At each stage of the analysis and for all time scales, discrepancies between the tested datasets were observed throughout the greater Mediterranean/MENA region. These are evident not only for mean climate conditions but also for the indices of extremes. Profound differences are also found regarding rainfall interannual variability and climate trends. This is the case also for the sub-regions with a sufficient coverage of meteorological stations (e.g., Iberia, Anatolia, Balkans). This could be related to the different grid spacing, the various interpolation methods used or different treatment of periods of missing information in the raw meteorological records.

Interestingly, for about 85% of the tested land areas, the monthly distribution of rainfall has significant differences at least for one out of the five tested datasets. The analysis revealed the CPC dataset as an outlier for the region, as it is found to be much drier than the rest. In terms of rainfall quantities, this was more evident for the wetter regions toward the southern parts of the domain. For a domain covering mostly the Mediterranean Basin, Tanarhte et al. (2012) also point out that CPC annual precipitation over particular regions deviates from the ensemble mean of several datasets. On the other hand, CHIRPS were found to give higher values for the extreme precipitation indices and higher probabilities of very wet months. The averaging over relatively large sub-domains is probably smoothing the inconsistencies between the different datasets; therefore, discrepancies over smaller areas are expected to be much higher. Interestingly, the spatial resolution of the gridded datasets was found not to be responsible for any systematic behavior, since for different periods or locations datasets with finer or coarser resolution were found to be either wetter or drier. The current results can be considered valid only over the discussed region of MENA. In other parts of the world, the inconsistencies between the tested datasets might be smaller or even larger, while the outliers identified in this study might be performing differently.

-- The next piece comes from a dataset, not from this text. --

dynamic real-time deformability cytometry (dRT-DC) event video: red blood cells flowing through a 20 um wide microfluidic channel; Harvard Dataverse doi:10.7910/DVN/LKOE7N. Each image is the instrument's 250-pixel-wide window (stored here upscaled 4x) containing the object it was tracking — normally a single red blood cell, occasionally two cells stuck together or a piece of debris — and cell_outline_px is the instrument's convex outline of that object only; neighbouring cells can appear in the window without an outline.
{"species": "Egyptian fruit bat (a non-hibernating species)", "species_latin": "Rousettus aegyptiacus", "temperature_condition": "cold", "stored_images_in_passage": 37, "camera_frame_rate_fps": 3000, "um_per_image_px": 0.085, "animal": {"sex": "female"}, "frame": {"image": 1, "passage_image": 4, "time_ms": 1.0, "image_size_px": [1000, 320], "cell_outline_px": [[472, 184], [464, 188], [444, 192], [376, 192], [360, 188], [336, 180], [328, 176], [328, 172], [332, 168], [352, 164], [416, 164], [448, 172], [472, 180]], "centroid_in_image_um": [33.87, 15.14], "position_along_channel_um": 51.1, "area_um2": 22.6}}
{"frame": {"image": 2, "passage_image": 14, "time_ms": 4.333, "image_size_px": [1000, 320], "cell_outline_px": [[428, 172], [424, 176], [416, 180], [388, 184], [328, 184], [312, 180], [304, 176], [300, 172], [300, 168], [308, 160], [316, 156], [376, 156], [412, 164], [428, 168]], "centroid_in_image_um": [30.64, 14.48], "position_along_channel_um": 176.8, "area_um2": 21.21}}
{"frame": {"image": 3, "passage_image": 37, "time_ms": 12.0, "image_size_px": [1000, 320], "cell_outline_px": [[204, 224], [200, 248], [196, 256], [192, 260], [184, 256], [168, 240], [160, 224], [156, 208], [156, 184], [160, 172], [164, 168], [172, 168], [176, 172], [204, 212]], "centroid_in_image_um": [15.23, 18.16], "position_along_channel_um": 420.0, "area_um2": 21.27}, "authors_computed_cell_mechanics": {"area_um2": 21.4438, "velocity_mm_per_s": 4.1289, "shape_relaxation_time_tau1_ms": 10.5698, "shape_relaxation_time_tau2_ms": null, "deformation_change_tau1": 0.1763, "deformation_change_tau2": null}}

In this study, the observational uncertainty is mainly discussed on the monthly and multi-annual means of precipitation. However, during particular extreme events of the recent past, this observational uncertainty might be even larger (e.g., Zittis et al. 2017).

Finally, when it comes to model validation and specifically for precipitation or other water cycle-related variables, the issue of observational uncertainty should be seriously considered. Particularly for the MENA region, it is highly recommended to use multiple data sources, while obvious outlier datasets should be avoided.